──────── DATASET CONTENT ────────

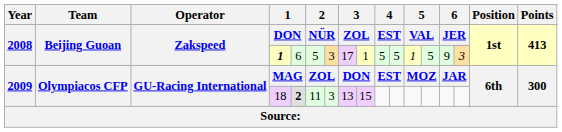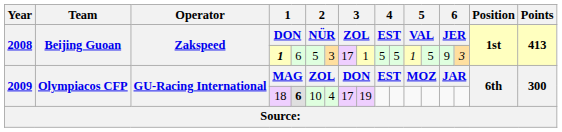18 | column 5: 2 -> 6
18 | column 6: 11 -> 10
18 | column 7: 3 -> 4
18 | column 8: 13 -> 17
18 | column 9: 15 -> 19
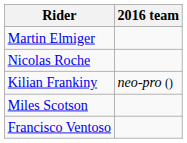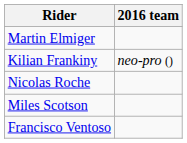rows swapped: Kilian Frankiny <-> Nicolas Roche
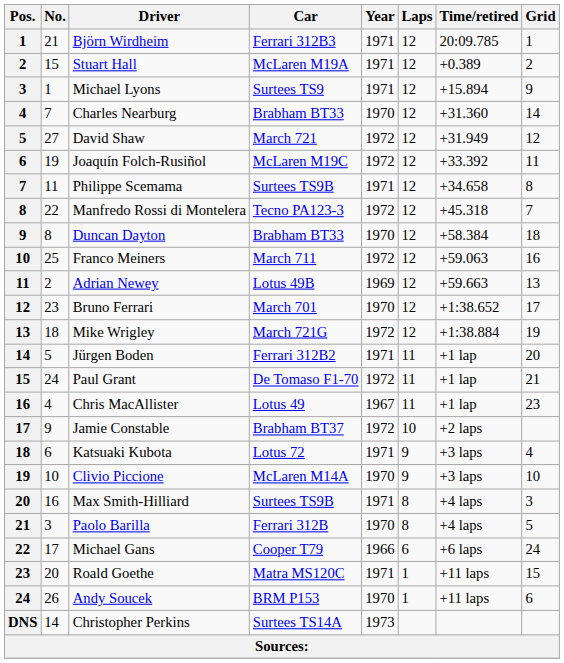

────────

[EXERCISE] Write out every line of text in the records above as a numbered list, skipping blank lines and leaving the pictures out.

[SOLUTION TO THIS TASK]
1. 18 | column 5: 2 -> 6
2. 18 | column 6: 11 -> 10
3. 18 | column 7: 3 -> 4
4. 18 | column 8: 13 -> 17
5. 18 | column 9: 15 -> 19
6. rows swapped: Kilian Frankiny <-> Nicolas Roche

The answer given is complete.